White House: We Don't Have A "Specific Position" On Police Militarization Legislation

The Obama administration is defending federal programs that send military equipment to local law enforcement, distancing itself from them, and promising some minor reforms to how they operate — all at the same time.

WASHINGTON — The White House review of police militarization ended Monday with no proposed major changes to federal programs that funnel military equipment to local law enforcement. A senior administration official said President Obama has no position on proposed legislation in Congress to curb the programs.

The review began in response to the violence in Ferguson, Missouri, between protesters and local police.

The administration is keeping its hands off the bipartisan militarization debate, which imploded after a brief surge in interest on Capitol Hill. Administration officials noted repeatedly that "the vast majority" of surplus military equipment sent to local police forces is not former combat equipment and said they could not alter programs created by Congress.

Asked about proposed legislation to limit the availability of military equipment to local police, proposed by Democrats and Republicans in the House and Senate, the official said the White House had not reviewed the bills.

"I don't have a specific position for you," the official said.

"Our assumption is Congress has an intent here to support local law enforcement with the use of this kind of equipment," the official said on a conference call with reporters Monday. "Our focus is on what kind of protections are in place to make sure it's used properly and safely."

While the administration is largely leaving the military equipment programs as they are, the White House is calling on greater scrutiny of how police operate.

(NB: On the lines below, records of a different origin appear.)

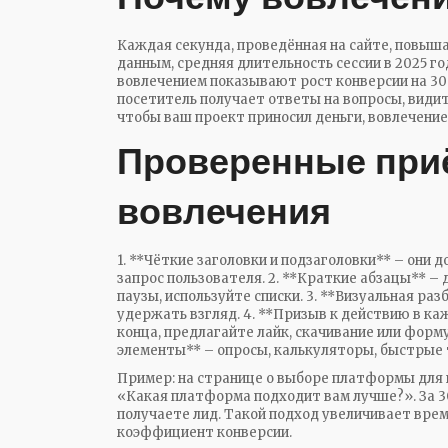
Каждая секунда, проведённая на сайте, повыша
данным, средняя длительность сессии в 2025 го
вовлечением показывают рост конверсии на 30 
посетитель получает ответы на вопросы, видит
чтобы ваш проект приносил деньги, вовлечение
Проверенные при
вовлечения
1. **Чёткие заголовки и подзаголовки** – они д
запрос пользователя. 2. **Краткие абзацы** –
паузы, используйте списки. 3. **Визуальная ра
удержать взгляд. 4. **Призыв к действию в ка
конца, предлагайте лайк, скачивание или форм
элементы** – опросы, калькуляторы, быстрые
Пример: на странице о выборе платформы для
«Какая платформа подходит вам лучше?». За 3
получаете лид. Такой подход увеличивает врем
коэффициент конверсии.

The administration is calling for new training programs and proposing a $75 million matching grants program to purchase body cameras for police officers to wear on duty.

Later in the day, Obama will announce an executive order aimed at addressing those safety concerns, part of a full afternoon of White House events focused on police-community relations after Ferguson.

Administration officials outlined plans to add additional layers of review before local police can obtain surplus military hardware or win federal grant money to purchase it new.

Several agencies across the federal government provide the grant funds to local police forces, while the Department of Defense oversees the surplus program. Obama's executive order will push localities to add civilian review boards that would approve police requests for military equipment. The order also focuses on boosting training programs for local police who use the equipment.

Changes to the programs suggested by the White House would also provide an increase in data collection on how military equipment is used by local cops. Demilitarization advocates have complained that police aren't required to keep track of exactly when military-grade equipment like MRAPs and M-16s are deployed, making it difficult to study. A 2014 ACLU state-by-state study of the use of military hardware found it is most often deployed as part of the drug war and against people of color.

Obama's executive order calls for "after-action analysis reports for significant incidents involving federally provided or federally-funded equipment."

In addition, Obama is creating a new task force to study the use of military equipment by local police in the future. The first, co-chaired by Charles Ramsey, the commissioner of the Philadelphia Police Department, and Laurie Robinson, a former top official at the Justice Department, is focused on building better relationships between police and some of the communities they serve. It is expected to report its findings in about three months.